Reduction formula doubt.

Question

If $$I_n = \int{(\frac{1}{a^2+x^2})^{n}}dx$$

Prove that:$$I_n = \frac{x}{2a^2(n-1)(a^2+x^2)^{(n-1)}}+\frac{2n-3}{2(n-1)a^2}I_{n-1}$$

I used Ibp but couldn't get such a relation. Please help me.
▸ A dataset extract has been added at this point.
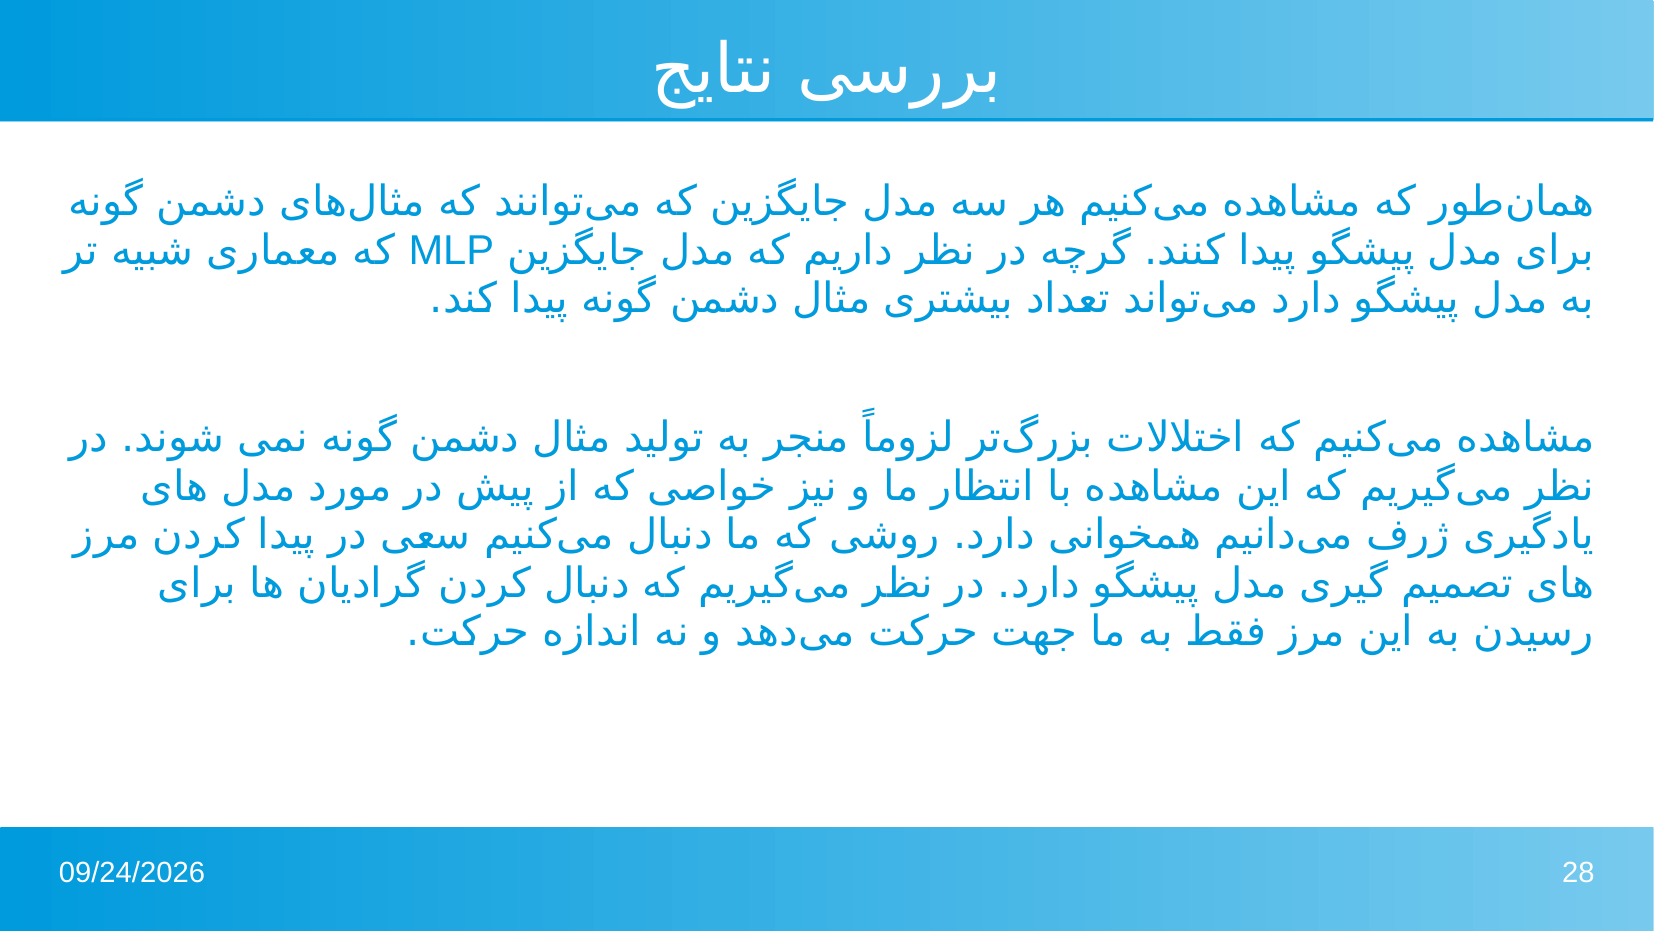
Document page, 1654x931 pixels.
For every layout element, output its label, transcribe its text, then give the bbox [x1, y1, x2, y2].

list همان‌طور که مشاهده می‌کنیم هر سه مدل جایگزین که می‌توانند که مثال‌های دشمن گونه برای مدل پیشگو پیدا کنند. گرچه در نظر داریم که مدل جایگزین MLP که معماری شبیه تر به مدل پیشگو دارد می‌تواند تعداد بیشتری مثال دشمن گونه پیدا کند. مشاهده می‌کنیم که اختلالات بزرگ‌تر لزوماً منجر به تولید مثال دشمن گونه نمی شوند. در نظر می‌گیریم که این مشاهده با انتظار ما و نیز خواصی که از پیش در مورد مدل های یادگیری ژرف می‌دانیم همخوانی دارد. روشی که ما دنبال می‌کنیم سعی در پیدا کردن مرز های تصمیم گیری مدل پیشگو دارد. در نظر می‌گیریم که دنبال کردن گرادیان ها برای رسیدن به این مرز فقط به ما جهت حرکت می‌دهد و نه اندازه حرکت. [59, 177, 1595, 768]
title بررسی نتایج [59, 29, 1595, 108]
Also, please do not use induction.

Answer 1

Hint: By parts, setting $\,u= \dfrac1{(a^2+x^2)^{n-1}}$, $\,\mathrm d\mkern1mu v=\mathrm d\mkern1mu x$, whence $$\mathrm d\mkern1mu u=\frac{-2(n-1)x}{(a^2+x^2)^n}\,\mathrm d\mkern1mu x,\enspace v=x $$ One obtains then $$I_{n-1}=\dfrac x{(a^2+x^2)^{n-1}}+2(n-1)\int\frac{x^2}{(a^2+x^2)^n}\,\mathrm d\mkern1mu x$$ Note that, writing $\,x^2=a^2+x^2 -a^2$, the integral is equal to $\,I_{n-1}-a^2I_n$.